It’s still subject to debate but most car enthusiasts consider the 1964 Pontiac GTO as the first American muscle car. But it cannot be doubted that Pontiac unwittingly created the formula for the muscle car genre with the GTO – an intermediate body American car with a large displacement V8 engine and a penchant for high performance, especially in drag racing. There.
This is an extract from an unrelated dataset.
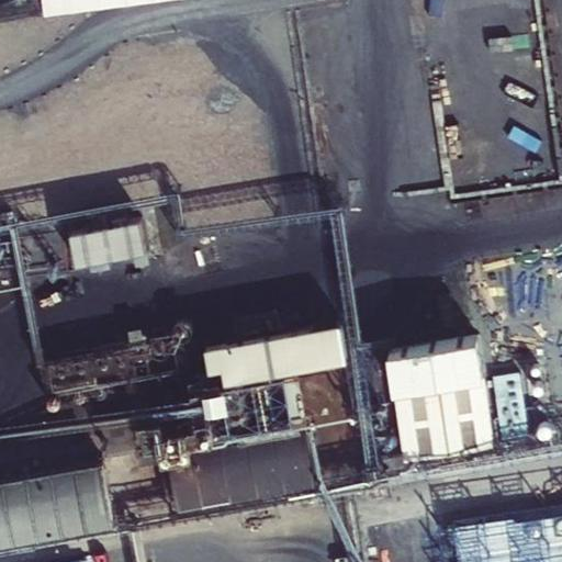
[(83,192),(78,160),(54,164),(59,195),(83,192)]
That should settle some of those debates.
The brainchild of Pontiac engine specialist Russell Gee, chassis engineer Bill Collins and chief engineer John DeLorean, the GTO started out as a 1964 Pontiac Tempest mid-size 2-door sedan that was fitted with a 389 cubic inch (6.2-liter) V8 from the Pontiac Catalina and Bonneville full-size models.
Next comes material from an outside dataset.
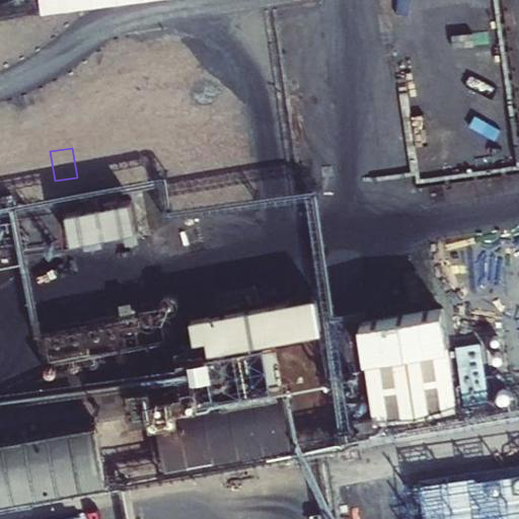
[(206,190),(211,195),(219,198),(228,196),(234,191),(237,182),(235,172),(228,165),(218,163),(209,167),(204,174),(203,182),(206,190)]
The name, which was DeLorean’s idea, was inspired by the Ferrari 250 GTO, which is the abbreviation for the Italian Gran Turismo Omologato, for cars homologated for racing in the Grand Touring (GT) class.
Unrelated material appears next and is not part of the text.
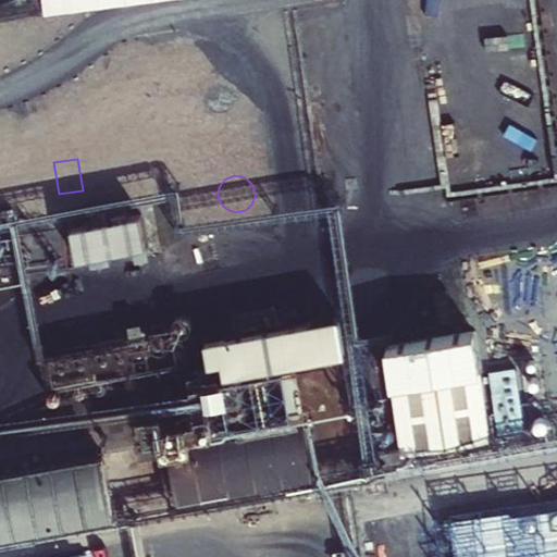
[(515,298),(516,293),(515,288),(514,283),(511,279),(508,274),(504,271),(499,269),(495,268),(490,267),(484,267),(480,269),(475,271),(471,274),(468,279),(466,283),(463,287),(463,293),(463,298),(466,302),(468,307),(471,311),(474,314),(479,317),(484,319),(489,319),(494,319),(499,317),(504,314),(508,311),(511,307),(514,302),(515,298)]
By the early 1960s, Pontiac’s advertising and marketing approach was heavily based on performance, and racing was an important component of that strategy. In early 1963, General Motors‘ management banned its divisions from any direct involvement in auto racing. With this ban, Pontiac’s young, visionary management led by DeLorean turned its attention to street performance.
Chief marketing manager Jim Wangers was instrumental in making the GTO into a street icon. By promoting the big-engine Tempest as a special high-performance model, they appealed to the speed-minded youth market, which was targeted by Ford Motor Company’s Lee Iacocca, who was at that time preparing the Mustang.
The GTO basically violated GM’s policy limiting the A-body intermediate line to a maximum engine displacement of 330 cubic inches (5.4 L). Since the GTO was an option package for the Pontiac Tempest and not standard equipment, it could be considered a loophole and was approved by Pontiac General Manager Elliot “Pete” Estes. Sales manager Frank Bridge insisted on limiting initial production to 5,000 cars, but 10,000 GTOs were sold before the beginning of the 1964 calendar year and a total of 32,450 cars were sold before the 1965 model change.
Available as a two-door coupe, hardtop, or convertible, the GTO can be ordered in 1964 with the 389 V8 rated at 325 horsepower at 4,800 rpm with a single Carter AFB four-barrel carburetor and dual exhaust, floor-shifted 3-speed manual transmission with Hurst shifter, stiffer springs, larger diameter front sway bar, wider wheels and tires, hood scoops, and GTO badges.
Buyers have the option to go for a 4-speed manual or 2-speed Super Turbine 300 automatic transmission. A Tri-Power package with three 2-barrel Rochester 2G carburetors increased the power to 348 hp.
Nowadays, original and unrestored 1964 Pontiac GTOs command high prices in the collector car market while Bobcat GTOs sold by Royal Pontiac of Michigan remain as the pinnacle of collectible GTOs. Despite the Pontiac brand being discontinued by GM, GTO – The Great One – continues to attract muscle car enthusiasts to its fold and fascinate car lovers with its performance legacy.